__Exercise prompt__: In one to three sentences, explain which findings in the ERAS abstract support its conclusion that the protocol can be safely and feasibly used in lumbar interbody fusion surgery.

__Text provided__:
----------------

BACKGROUND: Enhanced recovery after surgery (ERAS) has been widely used in several surgical fields. This meta-analysis compared the clinical outcomes of the ERAS protocol and standard care (SC) in patients who underwent lumbar interbody fusion surgery. MATERIALS AND METHODS: The PubMed, Web of Science, Cochrane Library, and Embase databases were systematically searched to identify studies reporting the effects of the ERAS protocol on clinical outcomes in patients who underwent lumbar interbody fusion surgery. RESULTS: Overall, 15 studies involving 17 865 patients were included in the final analysis. With the ERAS protocol, the length of hospitalization (SMD: - 0.47, 95% CI - 0.56 to -0.38), postoperative complications (OR = 0.62
95% CI 0.50 to 0.77), operation time (SMD = - 0.26
95% CI - 0.44 to -0.09), postoperative pain (SMD = - 0.35
95% CI - 0.64 to -0.07) and duration of ambulation (SMD = - 0.80
95% CI - 1.02 to - 0.58) were significantly reduced. The rates of readmission (OR = 0.63
95% CI 0.38 to 1.04), estimated blood loss (SMD = - 0.31
95% CI - 0.69 to 0.06) and hospitalization costs (SMD: - 0.56, 95% CI - 1.27 to 0.14) did not significantly differ between the ERAS and SC groups. CONCLUSIONS: The present meta-analysis indicated that the ERAS protocol could be safely and feasibly implemented in the perioperative management of patients receiving lumbar interbody fusion surgery. The protocol significantly reduced the length of hospitalization, incidence of postoperative complications, operation time, duration of 1st ambulation and duration of postoperative pain. However, no differences were observed in estimated blood loss, readmission rates or hospitalization costs.

----------------

__Record set__:

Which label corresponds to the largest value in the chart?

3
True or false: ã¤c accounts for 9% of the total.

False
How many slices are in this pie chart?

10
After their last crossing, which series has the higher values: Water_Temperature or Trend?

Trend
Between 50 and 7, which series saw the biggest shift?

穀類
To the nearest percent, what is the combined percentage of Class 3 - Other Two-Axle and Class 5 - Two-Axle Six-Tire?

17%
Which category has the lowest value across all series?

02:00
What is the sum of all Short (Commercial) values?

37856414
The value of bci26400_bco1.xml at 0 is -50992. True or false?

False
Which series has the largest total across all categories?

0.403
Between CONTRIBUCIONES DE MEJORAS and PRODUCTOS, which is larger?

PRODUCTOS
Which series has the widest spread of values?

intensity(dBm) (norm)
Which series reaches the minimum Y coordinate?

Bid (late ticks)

----------------

__Task solution__: Compared with standard care, the ERAS protocol significantly reduced length of hospitalization, postoperative complications, operation time, time to first ambulation and postoperative pain. Estimated blood loss, readmission rates and hospitalization costs did not differ between the two groups.